How to complete this task: Each entry below must appear in the output exactly as written.

Data under study:
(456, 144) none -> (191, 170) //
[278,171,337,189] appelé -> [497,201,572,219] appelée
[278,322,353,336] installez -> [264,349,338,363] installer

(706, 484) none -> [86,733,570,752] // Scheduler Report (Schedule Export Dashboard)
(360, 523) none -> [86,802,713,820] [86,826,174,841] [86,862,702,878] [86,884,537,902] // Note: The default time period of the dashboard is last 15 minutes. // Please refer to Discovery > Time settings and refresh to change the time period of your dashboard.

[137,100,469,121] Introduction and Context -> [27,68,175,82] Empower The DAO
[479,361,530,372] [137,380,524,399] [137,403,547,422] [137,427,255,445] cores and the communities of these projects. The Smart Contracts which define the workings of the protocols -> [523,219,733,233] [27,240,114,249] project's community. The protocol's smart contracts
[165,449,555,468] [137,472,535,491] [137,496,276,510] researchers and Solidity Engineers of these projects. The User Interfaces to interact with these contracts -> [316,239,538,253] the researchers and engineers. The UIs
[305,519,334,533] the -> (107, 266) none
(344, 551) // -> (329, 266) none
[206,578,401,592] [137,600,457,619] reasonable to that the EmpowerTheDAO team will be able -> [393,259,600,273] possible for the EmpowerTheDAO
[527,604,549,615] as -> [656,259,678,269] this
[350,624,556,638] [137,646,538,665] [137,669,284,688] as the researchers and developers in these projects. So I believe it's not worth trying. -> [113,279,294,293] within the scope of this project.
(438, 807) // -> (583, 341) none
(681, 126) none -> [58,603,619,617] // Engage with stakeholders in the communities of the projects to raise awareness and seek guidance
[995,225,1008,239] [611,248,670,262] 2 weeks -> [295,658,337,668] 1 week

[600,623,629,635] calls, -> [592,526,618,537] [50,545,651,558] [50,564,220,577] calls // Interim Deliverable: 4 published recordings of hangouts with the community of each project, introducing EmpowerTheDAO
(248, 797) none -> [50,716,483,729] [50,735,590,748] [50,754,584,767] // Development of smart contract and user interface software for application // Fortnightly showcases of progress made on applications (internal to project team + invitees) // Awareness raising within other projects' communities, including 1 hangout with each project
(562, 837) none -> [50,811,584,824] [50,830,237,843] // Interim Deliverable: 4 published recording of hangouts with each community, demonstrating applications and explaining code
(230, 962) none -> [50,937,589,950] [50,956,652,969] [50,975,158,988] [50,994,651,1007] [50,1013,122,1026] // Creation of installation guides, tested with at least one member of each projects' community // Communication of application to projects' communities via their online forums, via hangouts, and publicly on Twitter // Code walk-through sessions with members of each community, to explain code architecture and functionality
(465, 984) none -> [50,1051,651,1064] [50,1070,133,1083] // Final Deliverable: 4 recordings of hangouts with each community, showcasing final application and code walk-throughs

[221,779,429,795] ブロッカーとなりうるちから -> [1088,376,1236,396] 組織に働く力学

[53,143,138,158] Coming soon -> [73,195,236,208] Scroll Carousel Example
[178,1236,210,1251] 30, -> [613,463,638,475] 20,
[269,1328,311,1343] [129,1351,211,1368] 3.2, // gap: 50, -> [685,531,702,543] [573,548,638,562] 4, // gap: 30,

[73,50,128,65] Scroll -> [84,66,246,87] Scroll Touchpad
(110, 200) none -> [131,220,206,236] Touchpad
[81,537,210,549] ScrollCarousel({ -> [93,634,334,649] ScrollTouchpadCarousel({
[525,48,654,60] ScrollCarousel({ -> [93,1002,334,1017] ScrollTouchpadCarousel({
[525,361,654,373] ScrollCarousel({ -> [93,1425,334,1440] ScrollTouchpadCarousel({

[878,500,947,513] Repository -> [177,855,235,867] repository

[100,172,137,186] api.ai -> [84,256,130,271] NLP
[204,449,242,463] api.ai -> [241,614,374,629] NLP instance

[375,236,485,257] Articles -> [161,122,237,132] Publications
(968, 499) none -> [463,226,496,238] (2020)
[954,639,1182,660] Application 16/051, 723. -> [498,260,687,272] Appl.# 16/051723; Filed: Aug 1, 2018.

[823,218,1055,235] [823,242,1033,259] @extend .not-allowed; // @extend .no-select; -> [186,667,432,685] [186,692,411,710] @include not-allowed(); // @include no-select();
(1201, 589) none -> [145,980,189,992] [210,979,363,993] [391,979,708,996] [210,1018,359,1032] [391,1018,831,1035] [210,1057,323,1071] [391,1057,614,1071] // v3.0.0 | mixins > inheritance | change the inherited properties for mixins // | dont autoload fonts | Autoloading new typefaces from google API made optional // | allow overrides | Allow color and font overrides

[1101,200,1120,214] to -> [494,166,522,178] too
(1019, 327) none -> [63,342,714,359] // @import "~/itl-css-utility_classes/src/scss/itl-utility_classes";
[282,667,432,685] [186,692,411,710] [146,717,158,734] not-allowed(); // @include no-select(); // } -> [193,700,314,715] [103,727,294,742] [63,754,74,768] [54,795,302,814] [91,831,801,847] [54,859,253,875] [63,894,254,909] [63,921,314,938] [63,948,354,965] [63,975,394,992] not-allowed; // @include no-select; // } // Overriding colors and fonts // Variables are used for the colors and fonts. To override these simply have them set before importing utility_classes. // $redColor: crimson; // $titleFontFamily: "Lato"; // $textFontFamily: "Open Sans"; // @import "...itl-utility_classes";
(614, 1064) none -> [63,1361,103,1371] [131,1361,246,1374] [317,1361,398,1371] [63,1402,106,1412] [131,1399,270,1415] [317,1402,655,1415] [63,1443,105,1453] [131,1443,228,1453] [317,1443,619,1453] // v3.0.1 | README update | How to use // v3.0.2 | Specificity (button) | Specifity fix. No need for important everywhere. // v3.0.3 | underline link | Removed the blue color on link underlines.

Expected answer:
(456, 144) none -> (191, 170) //
[278,171,337,189] appelé -> [497,201,572,219] appelée
[278,322,353,336] installez -> [264,349,338,363] installer

(706, 484) none -> [86,733,570,752] // Scheduler Report (Schedule Export Dashboard)
(360, 523) none -> [86,802,713,820] [86,826,174,841] [86,862,702,878] [86,884,537,902] // Note: The default time period of the dashboard is last 15 minutes. // Please refer to Discovery > Time settings and refresh to change the time period of your dashboard.

[137,100,469,121] Introduction and Context -> [27,68,175,82] Empower The DAO
[479,361,530,372] [137,380,524,399] [137,403,547,422] [137,427,255,445] cores and the communities of these projects. The Smart Contracts which define the workings of the protocols -> [523,219,733,233] [27,240,114,249] project's community. The protocol's smart contracts
[165,449,555,468] [137,472,535,491] [137,496,276,510] researchers and Solidity Engineers of these projects. The User Interfaces to interact with these contracts -> [316,239,538,253] the researchers and engineers. The UIs
[305,519,334,533] the -> (107, 266) none
(344, 551) // -> (329, 266) none
[206,578,401,592] [137,600,457,619] reasonable to that the EmpowerTheDAO team will be able -> [393,259,600,273] possible for the EmpowerTheDAO
[527,604,549,615] as -> [656,259,678,269] this
[350,624,556,638] [137,646,538,665] [137,669,284,688] as the researchers and developers in these projects. So I believe it's not worth trying. -> [113,279,294,293] within the scope of this project.
(438, 807) // -> (583, 341) none
(681, 126) none -> [58,603,619,617] // Engage with stakeholders in the communities of the projects to raise awareness and seek guidance
[995,225,1008,239] [611,248,670,262] 2 weeks -> [295,658,337,668] 1 week

[600,623,629,635] calls, -> [592,526,618,537] [50,545,651,558] [50,564,220,577] calls // Interim Deliverable: 4 published recordings of hangouts with the community of each project, introducing EmpowerTheDAO
(248, 797) none -> [50,716,483,729] [50,735,590,748] [50,754,584,767] // Development of smart contract and user interface software for application // Fortnightly showcases of progress made on applications (internal to project team + invitees) // Awareness raising within other projects' communities, including 1 hangout with each project
(562, 837) none -> [50,811,584,824] [50,830,237,843] // Interim Deliverable: 4 published recording of hangouts with each community, demonstrating applications and explaining code
(230, 962) none -> [50,937,589,950] [50,956,652,969] [50,975,158,988] [50,994,651,1007] [50,1013,122,1026] // Creation of installation guides, tested with at least one member of each projects' community // Communication of application to projects' communities via their online forums, via hangouts, and publicly on Twitter // Code walk-through sessions with members of each community, to explain code architecture and functionality
(465, 984) none -> [50,1051,651,1064] [50,1070,133,1083] // Final Deliverable: 4 recordings of hangouts with each community, showcasing final application and code walk-throughs

[221,779,429,795] ブロッカーとなりうるちから -> [1088,376,1236,396] 組織に働く力学

[53,143,138,158] Coming soon -> [73,195,236,208] Scroll Carousel Example
[178,1236,210,1251] 30, -> [613,463,638,475] 20,
[269,1328,311,1343] [129,1351,211,1368] 3.2, // gap: 50, -> [685,531,702,543] [573,548,638,562] 4, // gap: 30,

[73,50,128,65] Scroll -> [84,66,246,87] Scroll Touchpad
(110, 200) none -> [131,220,206,236] Touchpad
[81,537,210,549] ScrollCarousel({ -> [93,634,334,649] ScrollTouchpadCarousel({
[525,48,654,60] ScrollCarousel({ -> [93,1002,334,1017] ScrollTouchpadCarousel({
[525,361,654,373] ScrollCarousel({ -> [93,1425,334,1440] ScrollTouchpadCarousel({

[878,500,947,513] Repository -> [177,855,235,867] repository

[100,172,137,186] api.ai -> [84,256,130,271] NLP
[204,449,242,463] api.ai -> [241,614,374,629] NLP instance

[375,236,485,257] Articles -> [161,122,237,132] Publications
(968, 499) none -> [463,226,496,238] (2020)
[954,639,1182,660] Application 16/051, 723. -> [498,260,687,272] Appl.# 16/051723; Filed: Aug 1, 2018.

[823,218,1055,235] [823,242,1033,259] @extend .not-allowed; // @extend .no-select; -> [186,667,432,685] [186,692,411,710] @include not-allowed(); // @include no-select();
(1201, 589) none -> [145,980,189,992] [210,979,363,993] [391,979,708,996] [210,1018,359,1032] [391,1018,831,1035] [210,1057,323,1071] [391,1057,614,1071] // v3.0.0 | mixins > inheritance | change the inherited properties for mixins // | dont autoload fonts | Autoloading new typefaces from google API made optional // | allow overrides | Allow color and font overrides

[1101,200,1120,214] to -> [494,166,522,178] too
(1019, 327) none -> [63,342,714,359] // @import "~/itl-css-utility_classes/src/scss/itl-utility_classes";
[282,667,432,685] [186,692,411,710] [146,717,158,734] not-allowed(); // @include no-select(); // } -> [193,700,314,715] [103,727,294,742] [63,754,74,768] [54,795,302,814] [91,831,801,847] [54,859,253,875] [63,894,254,909] [63,921,314,938] [63,948,354,965] [63,975,394,992] not-allowed; // @include no-select; // } // Overriding colors and fonts // Variables are used for the colors and fonts. To override these simply have them set before importing utility_classes. // $redColor: crimson; // $titleFontFamily: "Lato"; // $textFontFamily: "Open Sans"; // @import "...itl-utility_classes";
(614, 1064) none -> [63,1361,103,1371] [131,1361,246,1374] [317,1361,398,1371] [63,1402,106,1412] [131,1399,270,1415] [317,1402,655,1415] [63,1443,105,1453] [131,1443,228,1453] [317,1443,619,1453] // v3.0.1 | README update | How to use // v3.0.2 | Specificity (button) | Specifity fix. No need for important everywhere. // v3.0.3 | underline link | Removed the blue color on link underlines.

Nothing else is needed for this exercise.